Best practice/Patterns for two way data synchronisation

algorithmsdatabase-developmentdesign-patternssynchronization

Quite often in my work the idea of 2-way data synchronisation between database systems crops up. The classic example is two slightly different CRM systems (say, Raiser's Edge and Salesforce) and the need to have a two-way sync of Contact data between them.

API considerations aside, assuming you have a shared key to sync on, and purely thinking of the algorithm/pattern to be employed, this is a task that is often underestimated by non-techies.
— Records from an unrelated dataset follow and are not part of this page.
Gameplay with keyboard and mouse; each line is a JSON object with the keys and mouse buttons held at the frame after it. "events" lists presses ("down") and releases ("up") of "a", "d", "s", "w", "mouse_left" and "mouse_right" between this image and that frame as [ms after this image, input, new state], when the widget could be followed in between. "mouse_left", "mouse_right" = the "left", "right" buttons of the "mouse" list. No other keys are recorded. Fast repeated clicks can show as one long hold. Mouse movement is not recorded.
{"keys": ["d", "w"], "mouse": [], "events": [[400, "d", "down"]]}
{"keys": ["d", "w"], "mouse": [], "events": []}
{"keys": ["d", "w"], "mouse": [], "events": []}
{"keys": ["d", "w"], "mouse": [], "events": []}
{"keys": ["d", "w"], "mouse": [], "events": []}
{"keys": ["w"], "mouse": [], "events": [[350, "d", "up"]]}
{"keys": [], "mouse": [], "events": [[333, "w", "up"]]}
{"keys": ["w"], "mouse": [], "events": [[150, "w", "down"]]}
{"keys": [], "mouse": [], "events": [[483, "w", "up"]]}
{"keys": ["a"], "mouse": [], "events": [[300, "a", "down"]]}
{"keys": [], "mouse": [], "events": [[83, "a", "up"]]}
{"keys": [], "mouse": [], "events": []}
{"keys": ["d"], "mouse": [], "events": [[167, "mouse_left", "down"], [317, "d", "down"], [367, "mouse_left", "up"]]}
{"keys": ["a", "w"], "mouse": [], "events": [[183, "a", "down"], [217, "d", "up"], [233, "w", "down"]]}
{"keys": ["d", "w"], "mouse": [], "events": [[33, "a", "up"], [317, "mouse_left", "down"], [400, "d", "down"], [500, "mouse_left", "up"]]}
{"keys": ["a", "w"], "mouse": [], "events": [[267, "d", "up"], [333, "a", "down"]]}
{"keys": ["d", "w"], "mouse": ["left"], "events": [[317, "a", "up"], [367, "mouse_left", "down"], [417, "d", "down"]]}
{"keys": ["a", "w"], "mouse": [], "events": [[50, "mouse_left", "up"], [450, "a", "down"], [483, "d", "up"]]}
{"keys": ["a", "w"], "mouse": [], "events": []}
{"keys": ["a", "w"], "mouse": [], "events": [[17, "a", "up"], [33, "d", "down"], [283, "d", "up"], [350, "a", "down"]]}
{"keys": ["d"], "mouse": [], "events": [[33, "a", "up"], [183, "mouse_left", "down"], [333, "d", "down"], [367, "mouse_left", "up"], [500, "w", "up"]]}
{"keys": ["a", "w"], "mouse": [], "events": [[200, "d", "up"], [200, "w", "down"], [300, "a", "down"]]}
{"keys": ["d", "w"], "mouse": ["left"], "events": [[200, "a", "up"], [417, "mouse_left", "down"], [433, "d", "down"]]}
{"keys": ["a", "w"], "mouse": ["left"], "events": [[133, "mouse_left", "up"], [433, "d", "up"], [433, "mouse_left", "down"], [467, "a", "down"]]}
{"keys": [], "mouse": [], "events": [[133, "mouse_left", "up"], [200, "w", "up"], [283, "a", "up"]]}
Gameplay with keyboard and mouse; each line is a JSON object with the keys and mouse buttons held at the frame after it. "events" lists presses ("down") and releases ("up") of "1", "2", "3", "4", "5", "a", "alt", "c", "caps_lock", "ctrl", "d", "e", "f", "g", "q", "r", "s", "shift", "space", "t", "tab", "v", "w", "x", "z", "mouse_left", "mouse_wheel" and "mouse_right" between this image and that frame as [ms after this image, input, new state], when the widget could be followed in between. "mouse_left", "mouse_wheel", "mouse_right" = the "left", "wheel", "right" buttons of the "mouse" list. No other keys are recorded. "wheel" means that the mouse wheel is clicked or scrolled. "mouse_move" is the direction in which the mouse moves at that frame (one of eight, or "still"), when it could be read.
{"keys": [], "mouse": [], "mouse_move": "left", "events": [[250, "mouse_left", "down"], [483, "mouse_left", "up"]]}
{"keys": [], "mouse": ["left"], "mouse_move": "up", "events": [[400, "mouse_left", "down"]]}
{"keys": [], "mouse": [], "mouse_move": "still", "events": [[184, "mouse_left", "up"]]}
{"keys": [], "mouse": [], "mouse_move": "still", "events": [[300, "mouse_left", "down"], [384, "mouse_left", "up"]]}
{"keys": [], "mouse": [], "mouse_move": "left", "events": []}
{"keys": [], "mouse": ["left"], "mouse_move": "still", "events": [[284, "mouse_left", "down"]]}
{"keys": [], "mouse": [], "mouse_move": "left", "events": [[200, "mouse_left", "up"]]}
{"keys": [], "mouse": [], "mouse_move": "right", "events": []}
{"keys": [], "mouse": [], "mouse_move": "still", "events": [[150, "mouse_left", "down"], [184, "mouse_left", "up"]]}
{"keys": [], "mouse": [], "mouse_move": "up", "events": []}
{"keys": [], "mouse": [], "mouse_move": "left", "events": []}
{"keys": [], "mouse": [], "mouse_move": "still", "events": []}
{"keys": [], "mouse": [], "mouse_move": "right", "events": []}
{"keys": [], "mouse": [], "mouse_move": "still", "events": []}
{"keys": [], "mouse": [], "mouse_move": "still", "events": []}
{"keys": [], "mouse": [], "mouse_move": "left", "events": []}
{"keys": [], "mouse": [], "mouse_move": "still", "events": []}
For example, you have to watch out for:

  • Can you easily detect which records have changed in both systems (or will you have to compare all records between the systems to detect changes)
  • If you're going for a once-every-N-hours sync, how to deal with conflicts where the same record changes at more-or-less the same time in both systems
  • If you're going for a real-time sync (ie an update in one system immediately triggers an update to the other system) how to handle divergence over time due to bugs or system crashes

Personally I can think of ways to tackle all this but I'm wondering if there are any well known patterns, literature or best practices that I could refer to.

Best Answer

Yes, a hard problem, easily underestimated. And could be a lot of work. If you are on Microsoft technologies, you may want to have a look at Microsoft Sync Framework here and here.